= Marjorie Mayson Killby =

Marjorie Mayson Killby (née Beeton) (1889 – 1981) MBE, was a British nurse who worked as a Vountary Aid Detachment in World War I and worked internationally including developing nurse training in Romania.

== Early life ==
Killby was born on 8 March 1889. She was the eldest daughter of Sir Mayson Beeton and granddaughter of Mrs Isabella Beeton, the cookery writer. She attended Roedean School before moving with her parents to Newfoundland where her father was prospecting for a supply of paper for his print business.

== Education and early career ==
In 1912 she worked as a Voluntary Aid Detachment (VAD) nurse during World War 1 at Marylebone Infirmary. She followed this with further VAD appointments at Paddington Hospital in 1913, St George's Military Hospital in 1914 and Grange Military Hospital in 1915. She then went overseas spending 3 months at the Boulogne Rest Station before moving to the Red Cross Hospital in Rouen until the end of 1916.

She then undertook her nurse training at St Thomas's Hospital completing this in July 1920. This included one year as a student on the first cohort of the Public Health Course organised by the League of Red Cross Societies which led to her forming The Old Internationals’ Association. These post registration international nursing courses took place at Bedford College for Women.

From May to August 1921 she returned to St Thomas's for some obstetric experience. In November 1921 she travelled to Bulgaria with the British Red Cross. In 1924 she took on the role of Officer in Charge International Students in London and inspired the founding of the Old Internationals’ Association.

In 1925 Killby and 5 other nurses went to Bucharest, Romania to train Romanian nurses including time at the Colentina Hospital.

Killby who was Secretary for many years had tried to keep the association going but it became more difficult to maintain close contacts and keep the personal touch of the original organisation.
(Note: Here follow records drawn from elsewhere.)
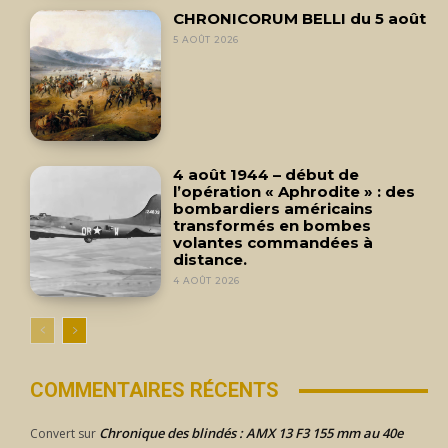
CHRONICORUM BELLI du 5 août
5 AOÛT 2026
4 août 1944 – début de
l’opération « Aphrodite » : des
bombardiers américains
transformés en bombes
volantes commandées à
distance.
4 AOÛT 2026
COMMENTAIRES RÉCENTS
Chronique des blindés : AMX 13 F3 155 mm au 40e
Convert
sur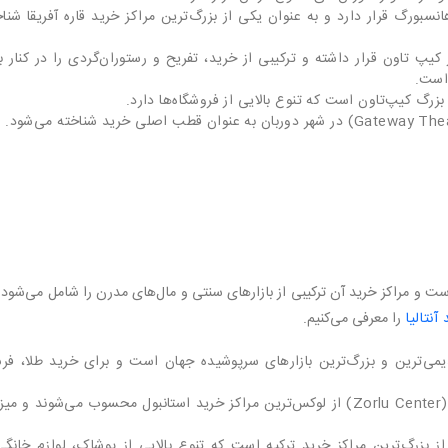
Mall o) در نزدیکی ژوهانسبورگ قرار دارد و به‌ عنوان یکی از بزرگ‌ترین مراکز خرید قاره آفریقا شنا
‌ای واترفرانت (V&A Waterfront) در کیپ تاون قرار داشته و ترکیبی از خرید، تفریح و رستوران‌گردی را در کنار 
 است.
ست و مراکز خرید آن ترکیبی از بازارهای سنتی و مال‌های مدرن را شامل می‌شود.
آنتالیا
را معرفی می‌کنیم.
 استانبول (Grand Bazaar) از قدیمی‌ترین و بزرگ‌ترین بازارهای سرپوشیده جهان است و برای خرید طلا، 
ایستینیه پارک (Istinye Park) و زورلو سنتر (Zorlu Center) از لوکس‌ترین مراکز خرید استانبول محسوب می‌شوند و م
تانبول (Mall of Istanbul) یکی از بزرگ‌ترین مراکز خرید ترکیه است که تنوع بالایی از پوشاک، لوازم خان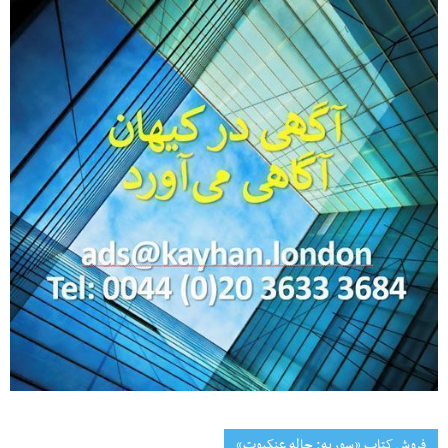
فروش کتاب «سوریه: چاله عنکبوت»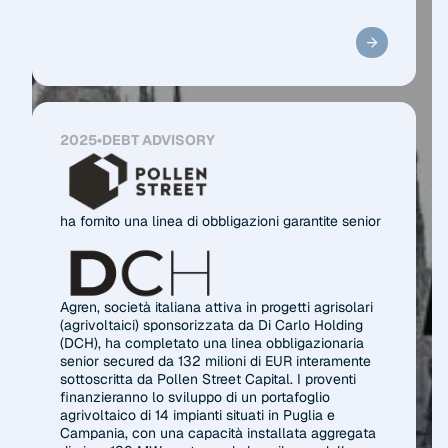
2025
•
DEBT ADVISORY
ha fornito una linea di obbligazioni garantite senior
Agren, società italiana attiva in progetti agrisolari
(agrivoltaici) sponsorizzata da Di Carlo Holding
(DCH), ha completato una linea obbligazionaria
senior secured da 132 milioni di EUR interamente
sottoscritta da Pollen Street Capital. I proventi
finanzieranno lo sviluppo di un portafoglio
agrivoltaico di 14 impianti situati in Puglia e
Campania, con una capacità installata aggregata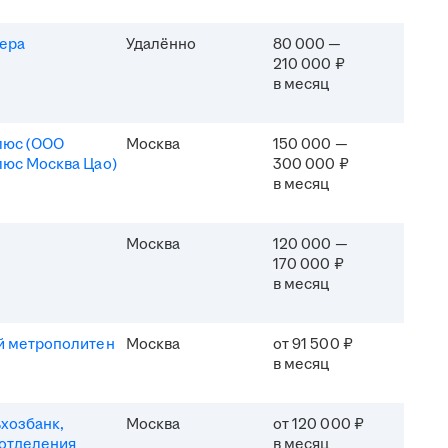
ера
Удалённо
80 000 —
210 000 ₽
в месяц
люс (ООО
Москва
150 000 —
юс Москва Цао)
300 000 ₽
в месяц
Москва
120 000 —
170 000 ₽
в месяц
й метрополитен
Москва
от 91 500 ₽
в месяц
хозбанк,
Москва
от 120 000 ₽
отделения
в месяц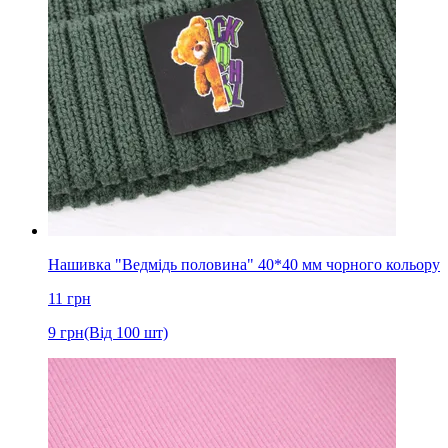
Нашивка "Ведмідь половина" 40*40 мм чорного кольору
11
грн
9
грн
(Від 100 шт)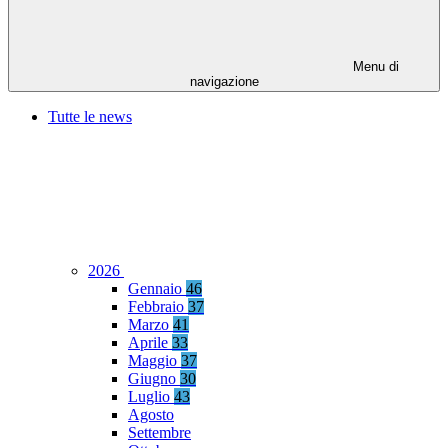
Menu di
navigazione
Tutte le news
2026
Gennaio
46
Febbraio
37
Marzo
41
Aprile
33
Maggio
37
Giugno
30
Luglio
43
Agosto
Settembre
She and her husband hosted Old Internationals at their home informally in 1952.

== Personal life ==
Killby married Leonard Gibbs Killby in 1926 in Chertsey, Surrey who worked for the Empire Cotton Growing Corporation. After the war they lived in Charlbury where Killby contributed to the community in many ways including a life supporter of the St John's Ambulance Brigade, an active member of the Women's Royal Voluntary Service and she set up the Charlbury Meals on Wheels service in 1966. She was an active member of the Charlbury Infant Welfare Centre among others.

== Death ==
She died on 23 November 1981.

== Honours ==
She was awarded Member of the British Empire (MBE) in 1946 for her devoted service to the cause of humanity during World War II.